Police pesticide warning after death of red kite

Police have issued a warning about illegal pesticides
Police have issued a warning about illegal pesticides

Police have issued a warning about illegal pesticides, after a post-mortem concluded a red kite died as a result of pesticide abuse.

At the end of October 2018 a red kite was found dead in Nidderdale.

The finder in this case was the landowner, who was concerned that criminal activity may have taken place on his land.

North Yorkshire Police arranged for the bird to be x-rayed, and this showed there were two pieces of shot in the bird.



However, it was not possible to say whether these had caused fatal injuries.

Police released details of the incident, and appealed for information from the public.



Officers have now completed their enquiries. The dead bird was subjected to a post mortem, which concluded that the injury caused by one piece of shot was old and had healed.

The damage caused by the second piece was recent but was not a fatal injury.

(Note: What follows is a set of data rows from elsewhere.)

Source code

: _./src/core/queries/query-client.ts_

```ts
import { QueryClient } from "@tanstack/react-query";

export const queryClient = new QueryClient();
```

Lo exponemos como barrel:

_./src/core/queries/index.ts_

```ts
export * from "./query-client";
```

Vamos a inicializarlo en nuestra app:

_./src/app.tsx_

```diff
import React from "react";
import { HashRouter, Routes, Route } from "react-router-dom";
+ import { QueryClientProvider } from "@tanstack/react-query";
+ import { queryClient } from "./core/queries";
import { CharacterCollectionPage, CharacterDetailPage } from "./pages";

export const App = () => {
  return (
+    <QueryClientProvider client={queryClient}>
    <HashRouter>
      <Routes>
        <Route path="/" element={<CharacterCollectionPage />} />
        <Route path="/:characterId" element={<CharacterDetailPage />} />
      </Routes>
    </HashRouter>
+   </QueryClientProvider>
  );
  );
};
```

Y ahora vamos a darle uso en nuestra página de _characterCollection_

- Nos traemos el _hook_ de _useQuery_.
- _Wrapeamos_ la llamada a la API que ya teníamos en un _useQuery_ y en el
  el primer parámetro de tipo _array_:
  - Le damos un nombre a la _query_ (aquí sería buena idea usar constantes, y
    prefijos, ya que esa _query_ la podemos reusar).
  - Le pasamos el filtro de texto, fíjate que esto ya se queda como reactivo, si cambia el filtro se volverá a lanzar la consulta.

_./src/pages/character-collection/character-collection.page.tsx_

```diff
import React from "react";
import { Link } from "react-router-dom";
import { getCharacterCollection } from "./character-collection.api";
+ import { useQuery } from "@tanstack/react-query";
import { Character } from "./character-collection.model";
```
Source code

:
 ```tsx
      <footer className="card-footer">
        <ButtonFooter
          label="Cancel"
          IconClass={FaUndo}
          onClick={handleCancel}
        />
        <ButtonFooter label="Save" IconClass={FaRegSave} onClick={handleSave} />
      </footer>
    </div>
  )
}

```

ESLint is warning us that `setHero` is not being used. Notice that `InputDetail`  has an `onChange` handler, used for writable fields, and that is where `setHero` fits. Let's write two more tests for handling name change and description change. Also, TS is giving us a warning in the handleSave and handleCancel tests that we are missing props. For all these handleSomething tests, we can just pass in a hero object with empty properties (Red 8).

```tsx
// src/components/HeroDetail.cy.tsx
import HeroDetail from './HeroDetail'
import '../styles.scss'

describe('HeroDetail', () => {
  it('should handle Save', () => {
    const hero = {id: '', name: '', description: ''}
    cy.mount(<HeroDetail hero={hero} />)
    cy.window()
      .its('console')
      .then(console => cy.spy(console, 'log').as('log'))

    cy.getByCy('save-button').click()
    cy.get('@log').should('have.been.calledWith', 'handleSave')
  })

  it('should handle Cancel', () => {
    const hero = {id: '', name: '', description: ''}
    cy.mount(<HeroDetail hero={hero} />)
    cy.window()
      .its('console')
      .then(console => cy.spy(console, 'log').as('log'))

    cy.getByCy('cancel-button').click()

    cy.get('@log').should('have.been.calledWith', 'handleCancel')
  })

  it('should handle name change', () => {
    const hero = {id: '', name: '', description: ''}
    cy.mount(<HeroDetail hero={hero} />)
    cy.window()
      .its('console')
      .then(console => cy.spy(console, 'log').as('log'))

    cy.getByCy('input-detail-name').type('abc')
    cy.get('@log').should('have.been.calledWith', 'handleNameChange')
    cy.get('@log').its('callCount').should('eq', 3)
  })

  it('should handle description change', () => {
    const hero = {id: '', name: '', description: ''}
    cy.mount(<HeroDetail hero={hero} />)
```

The bird was then submitted to the Wildlife Incident Investigation Scheme, which is administered by Natural England.

It was subjected to toxicological tests which found several poisons in the bird.

The largest quantity of poison was a substance called bendiocarb, a pesticide which is licenced for use in the UK.

Smaller amounts of two other pesticides, isofenphos and carbofuran, which are both illegal in the UK, were also present.

The report concluded that the kite had died as a result of the abuse of several pesticides.



A spokesperson for North Yorkshire Police said: “The test results suggest that someone not only has access to two illegal poisons, but is also placing them, along with a legal pesticide, into the environment so that a wild bird has been able to consume them.

"In addition to being poisoned, the bird had also been shot at least twice during its life.”

Red kites have been successfully re-introduced to Yorkshire, having been extinct as a breeding bird in England, and they are now a familiar sight to people in Nidderdale.

All birds are protected by law and it is a crime to intentionally kill, injure, or take any wild bird.